A more interesting question is how does LastPass allow you to go back to a previous password for getting into LastPass? Could be one of two ways… 1) they keep a record of the hash of the previous password and the current password and permit the older password to release a decryption key associated with the account. 2) They create a separate duplicate of your encrypted “blob” that can be accessed by the older password (effectively maintaining a record of multiple revisions).
One question: how does the hashing system work on websites that ask for a subset of one’s password characters? For example, on one login my bank may ask for the 2nd, 5th and 12th characters; on the next login, it may ask for for the 6th, 10th and 13th characters. I don’t understand how such a subset can be validated against a hash of the whole password.
This is called partial password. The theory (and that’s all it is) is that it may protect from keyloggers or actual observer watching you type a password. These are very unlikely threats. How it’s implemented can be as stupid as having to keep your actual password in a database (and don’t underestimate even a bank’s stupidity) to some very convoluted algorithms. For example, a simpler algorithm is to keep hashes of all combinations of the partial passwords. There is a lot of debate whether any partial password method is secure. From what I’ve seen the current consensus is that it’s not secure compared to hashing of the entire password, but depends on the algorithmic convolution. I see it as good feed material for PhD dissertations for a few years until it gets hacked.
It can’t be. I can think of two approaches: they may keep your actual password, OR they may keep a set of hashes of a pre-defined subset of characters.
Leo, you wrote:
“It is statistically impossible for two passwords to generate the same hash number.”
That sentence is missing an important word: the word “different.” As in…
“It is statistically impossible for two different passwords to generate the same hash number.”
I.e., the likelihood of “collisions” is nearly nonexistent.
Although you did end up clarifying this point later on, I would have been a lot more comfortable if you had been clear on this matter from the outset.
I don’t think most data breach notifications would tell the customers whether the passwords were breached or not. They simply would not include that sentence, especially the phrase “passwords stored as bcrypt hashes”, as most end users wouldn’t know what a “bcrypt hash” is anyway.

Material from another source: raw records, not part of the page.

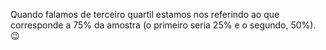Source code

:Quando falamos de terceiro quartil estamos nos referindo ao que corresponde a 75% da amostra (o primeiro seria 25% e o segundo, 50%). :wink:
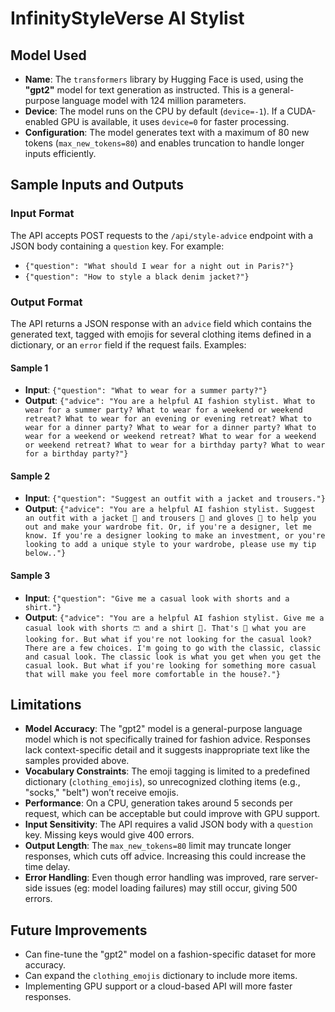 # InfinityStyleVerse AI Stylist 

## Model Used
- **Name**: The `transformers` library by Hugging Face is used, using the **"gpt2"** model for text generation as instructed. This is a general-purpose language model with 124 million parameters.
- **Device**: The model runs on the CPU by default (`device=-1`). If a CUDA-enabled GPU is available, it uses `device=0` for faster processing.
- **Configuration**: The model generates text with a maximum of 80 new tokens (`max_new_tokens=80`) and enables truncation to handle longer inputs efficiently.

## Sample Inputs and Outputs
### Input Format
The API accepts POST requests to the `/api/style-advice` endpoint with a JSON body containing a `question` key. For example:
- `{"question": "What should I wear for a night out in Paris?"}`
- `{"question": "How to style a black denim jacket?"}`

### Output Format
The API returns a JSON response with an `advice` field which contains the generated text, tagged with emojis for several clothing items defined in a dictionary, or an `error` field if the request fails. Examples:

#### Sample 1
- **Input**: `{"question": "What to wear for a summer party?"}`
- **Output**: `{"advice": "You are a helpful AI fashion stylist. What to wear for a summer party? What to wear for a weekend or weekend retreat? What to wear for an evening or evening retreat? What to wear for a dinner party? What to wear for a dinner party? What to wear for a weekend or weekend retreat? What to wear for a weekend or weekend retreat? What to wear for a birthday party? What to wear for a birthday party?"}`

#### Sample 2
- **Input**: `{"question": "Suggest an outfit with a jacket and trousers."}`
- **Output**: `{"advice": "You are a helpful AI fashion stylist. Suggest an outfit with a jacket 🧥 and trousers 👖 and gloves 🧤 to help you out and make your wardrobe fit. Or, if you're a designer, let me know. If you're a designer looking to make an investment, or you're looking to add a unique style to your wardrobe, please use my tip below.."}`

#### Sample 3
- **Input**: `{"question": "Give me a casual look with shorts and a shirt."}` 
- **Output**: `{"advice": "You are a helpful AI fashion stylist. Give me a casual look with shorts 🩳 and a shirt 👕. That's 👒 what you are looking for. But what if you're not looking for the casual look? There are a few choices. I'm going to go with the classic, classic and casual look. The classic look is what you get when you get the casual look. But what if you're looking for something more casual that will make you feel more comfortable in the house?."}`

## Limitations
- **Model Accuracy**: The "gpt2" model is a general-purpose language model which is not specifically trained for fashion advice. Responses lack context-specific detail and it suggests inappropriate text like the samples provided above.
- **Vocabulary Constraints**: The emoji tagging is limited to a predefined dictionary (`clothing_emojis`), so unrecognized clothing items (e.g., "socks," "belt") won’t receive emojis.
- **Performance**: On a CPU, generation takes around 5 seconds per request, which can be acceptable but could improve with GPU support.
- **Input Sensitivity**: The API requires a valid JSON body with a `question` key. Missing keys would give 400 errors.
- **Output Length**: The `max_new_tokens=80` limit may truncate longer responses, which cuts off advice. Increasing this could increase the time delay.
- **Error Handling**: Even though error handling was improved, rare server-side issues (eg: model loading failures) may still occur, giving 500 errors.

## Future Improvements
- Can fine-tune the "gpt2" model on a fashion-specific dataset for more accuracy.
- Can expand the `clothing_emojis` dictionary to include more items.
- Implementing GPU support or a cloud-based API will more faster responses.
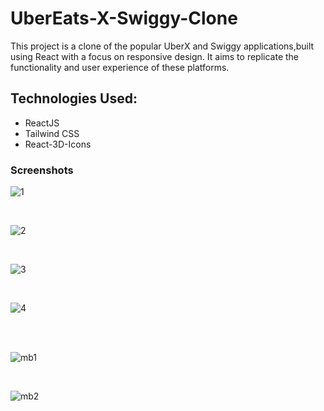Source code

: # UberEats-X-Swiggy-Clone
This project is a clone of the popular UberX and Swiggy applications,built using React with a focus on responsive design.
It aims to replicate the functionality and user experience of these platforms.

## Technologies Used:
  * ReactJS
  * Tailwind CSS
  * React-3D-Icons

### Screenshots
![1](https://github.com/ashishfargade/UberEats-X-Swiggy-Clone/assets/97624840/a7c99e04-1a0c-43cb-b578-8b83d6e9c4a9)

<br>

![2](https://github.com/ashishfargade/UberEats-X-Swiggy-Clone/assets/97624840/bfdbdb41-b870-44db-9245-d3c22fe7ba25)

<br>

![3](https://github.com/ashishfargade/UberEats-X-Swiggy-Clone/assets/97624840/4538eca8-776d-4bcf-8dd0-b50a72eb753d)

<br>

![4](https://github.com/ashishfargade/UberEats-X-Swiggy-Clone/assets/97624840/7a8bf64c-e3d7-4e9d-865f-3daf30e392b6)

<br>
<br>

![mb1](https://github.com/ashishfargade/UberEats-X-Swiggy-Clone/assets/97624840/42ff37dd-fb1f-4723-bd25-4da3568e59ef)

<br>

![mb2](https://github.com/ashishfargade/UberEats-X-Swiggy-Clone/assets/97624840/df7ef4a2-55a6-48ae-afb0-7a5d00331875)
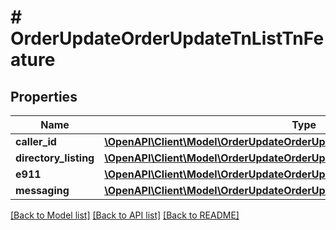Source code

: # # OrderUpdateOrderUpdateTnListTnFeature

## Properties

Name | Type | Description | Notes
------------ | ------------- | ------------- | -------------
**caller_id** | [**\OpenAPI\Client\Model\OrderUpdateOrderUpdateTnListTnFeatureCallerId**](OrderUpdateOrderUpdateTnListTnFeatureCallerId.md) |  | [optional]
**directory_listing** | [**\OpenAPI\Client\Model\OrderUpdateOrderUpdateTnListTnFeatureDirectoryListing**](OrderUpdateOrderUpdateTnListTnFeatureDirectoryListing.md) |  | [optional]
**e911** | [**\OpenAPI\Client\Model\OrderUpdateOrderUpdateTnListTnFeatureE911**](OrderUpdateOrderUpdateTnListTnFeatureE911.md) |  | [optional]
**messaging** | [**\OpenAPI\Client\Model\OrderUpdateOrderUpdateTnListTnFeatureMessaging**](OrderUpdateOrderUpdateTnListTnFeatureMessaging.md) |  | [optional]

[[Back to Model list]](../../README.md#models) [[Back to API list]](../../README.md#endpoints) [[Back to README]](../../README.md)
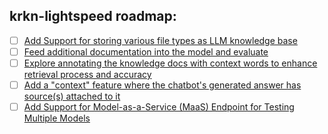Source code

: ## krkn-lightspeed roadmap: 

- [ ] [Add Support for storing various file types as LLM knowledge base](https://github.com/krkn-chaos/krkn-lightspeed/issues/2)
- [ ] [Feed additional documentation into the model and evaluate](https://github.com/krkn-chaos/krkn-lightspeed/issues/1)
- [ ] [Explore annotating the knowledge docs with context words to enhance retrieval process and accuracy](https://github.com/krkn-chaos/krkn-lightspeed/issues/7) 
- [ ] [Add a "context" feature where the chatbot's generated answer has source(s) attached to it](https://github.com/krkn-chaos/krkn-lightspeed/issues/6)
- [ ] [Add Support for Model-as-a-Service (MaaS) Endpoint for Testing Multiple Models](https://github.com/krkn-chaos/krkn-lightspeed/issues/10)
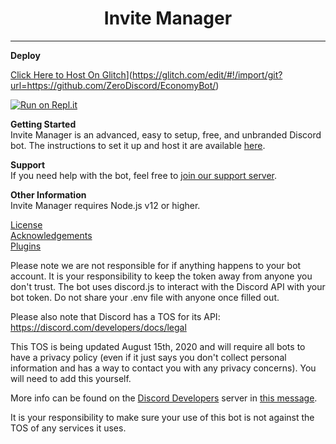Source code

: <h1 align="center">Invite Manager</h1>

---
**Deploy**

[Click Here to Host On Glitch](https://raw.githubusercontent.com/Endermanapex/images/main/hope%20it.png)](https://glitch.com/edit/#!/import/git?url=https://github.com/ZeroDiscord/EconomyBot/)

[![Run on Repl.it](https://repl.it/badge/github/Endermanapex/Invite-Tracker-JS)](https://repl.it/github/Endermanapex/Invite-Tracker-JS)

**Getting Started**  
Invite Manager is an advanced, easy to setup, free, and unbranded Discord bot. The instructions to set it up and host it are available [here]().

**Support**  
If you need help with the bot, feel free to [join our support server](https://discord.gg/xNks8jb).

**Other Information**  
Invite Manager requires Node.js v12 or higher.   

[License](https://github.com/TheShadowGamer/invite-manager/blob/master/LICENSE) <br>
[Acknowledgements](https://github.com/TheShadowGamer/invite-manager/blob/master/acknowledgements.md) <br>
[Plugins](https://github.com/TheShadowGamer/invite-manager-plugins)

Please note we are not responsible for if anything happens to your bot account. It is your responsibility to keep the  token away from anyone you don't trust. The bot uses discord.js to interact with the Discord API with your bot token. Do not share your .env file with anyone once filled out.

Please also note that Discord has a TOS for its API: https://discord.com/developers/docs/legal

This TOS is being updated August 15th, 2020 and will require all bots to have a privacy policy (even if it just says you don't collect personal information and has a way to contact you with any privacy concerns). You will need to add this yourself. 

More info can be found on the [Discord Developers](https://discord.gg/discord-developers) server in [this message](https://discord.com/channels/613425648685547541/697489244649816084/728031320625905794).

It is your responsibility to make sure your use of this bot is not against the TOS of any services it uses.

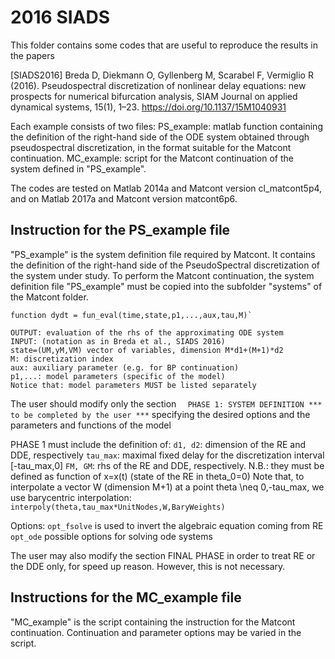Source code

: # 2016 SIADS

This folder contains some codes that are useful to reproduce the results in the papers

[SIADS2016] Breda D, Diekmann O, Gyllenberg M, Scarabel F, Vermiglio R (2016). Pseudospectral discretization of nonlinear delay equations: new prospects for numerical bifurcation analysis, SIAM Journal on applied dynamical systems, 15(1), 1–23. https://doi.org/10.1137/15M1040931 

Each example consists of two files:
PS_example: matlab function containing the definition of the right-hand side of the ODE system obtained through pseudospectral discretization, in the format suitable for the Matcont continuation.
MC_example: script for the Matcont continuation of the system defined in "PS_example".

The codes are tested on Matlab 2014a and Matcont version cl_matcont5p4, 
and on Matlab 2017a and Matcont version matcont6p6.

## Instruction for the PS_example file
"PS_example" is the system definition file required by Matcont. 
It contains the definition of the right-hand side of the PseudoSpectral discretization of the system under study.
To perform the Matcont continuation, the system definition file "PS_example" must be copied into the subfolder "systems" of the Matcont folder.

    function dydt = fun_eval(time,state,p1,...,aux,tau,M)`
    
    OUTPUT: evaluation of the rhs of the approximating ODE system
    INPUT: (notation as in Breda et al., SIADS 2016)
    state=(UM,yM,VM) vector of variables, dimension M*d1+(M+1)*d2
    M: discretization index
    aux: auxiliary parameter (e.g. for BP continuation)
    p1,...: model parameters (specific of the model) 
    Notice that: model parameters MUST be listed separately
   
   The user should modify only the section
`   PHASE 1: SYSTEM DEFINITION *** to be completed by the user *** `
   specifying the desired options and the parameters and functions of the model
   
   PHASE 1 must include the definition of:
   `d1, d2`: dimension of the RE and DDE, respectively
   `tau_max`: maximal fixed delay for the discretization interval [-tau_max,0]
   `FM, GM`: rhs of the RE and DDE, respectively. N.B.: they must be defined as function of x=x(t) (state of the RE in theta_0=0)
   Note that, to interpolate a vector W (dimension M+1) at a point theta \neq 0,-tau_max, we use barycentric interpolation:
       `interpoly(theta,tau_max*UnitNodes,W,BaryWeights)`
   
   Options:
   `opt_fsolve` is used to invert the algebraic equation coming from RE
   `opt_ode` possible options for solving ode systems

The user may also modify the section FINAL PHASE in order to treat RE or the DDE only, for speed up reason.
However, this is not necessary.


## Instructions for the MC_example file
"MC_example" is the script containing the instruction for the Matcont continuation.
Continuation and parameter options may be varied in the script.
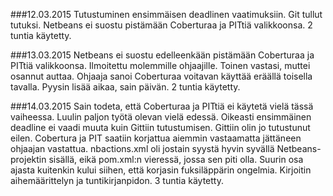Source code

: ###12.03.2015
Tutustuminen ensimmäisen deadlinen vaatimuksiin. Git tullut tutuksi. Netbeans ei suostu pistämään Coberturaa ja PITtiä valikkoonsa. 2 tuntia käytetty.

###13.03.2015
Netbeans ei suostu edelleenkään pistämään Coberturaa ja PITtiä valikkoonsa. Ilmoitettu molemmille ohjaajille. Toinen vastasi, muttei osannut auttaa. Ohjaaja sanoi Coberturaa voitavan käyttää eräällä toisella tavalla. Pyysin lisää aikaa, sain päivän. 2 tuntia käytetty.

###14.03.2015
Sain todeta, että Coberturaa ja PITtiä ei käytetä vielä tässä vaiheessa. Luulin paljon työtä olevan vielä edessä. Oikeasti ensimmäinen deadline ei vaadi muuta kuin Gittiin tutustumisen. Gittiin olin jo tutustunut eilen. Cobertura ja PIT saatiin korjattua aiemmin vastaamatta jättäneen ohjaajan vastattua. nbactions.xml oli jostain syystä hyvin syvällä Netbeans-projektin sisällä, eikä pom.xml:n vieressä, jossa sen piti olla. Suurin osa ajasta kuitenkin kului siihen, että korjasin fuksiläppärin ongelmia. Kirjoitin aihemäärittelyn ja tuntikirjanpidon. 3 tuntia käytetty.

From what I’ve seen . . . mostly via HaveIBeenPwned . . . the phrase “and hashed passwords” is actually quite common. Security-knowledgable people read those reports as well, and if there’s nothing about passwords then it’s the FIRST thing they ask.
I just finished submitting the following on the Ask Leo page:
I have software that requires me to change my password every 90 days, which I dutifully do by simply changing two characters in the password to correspond to the quarter of the year, thereby enabling me to enter the password from memory. On other sites, when I have to submit a new password they may not accept a similar change. How is it, if they only have a hash of my password, that they can tell my new one is similar to my old one?
And followed a link to this discussion, which may have answered my question but I’m still uncertain. Would anyone care to expound?
They can save the hashes of your previous passwords to ensure you don’t re-use any old ones.
To judge “similarity” the only way I can think of to do that is to store the actual password. Both (judging similarity and storing the password) are bad ideas.
And I answered
“If they only have the hash, they can’t tell that you used a similar password. If they know it’s similar to a previous password, it appears they are doing security wrong and storing your password unencrypted.
Try a password recovery on their site to see if they send you your password. If they do, you know they are doing it wrong.”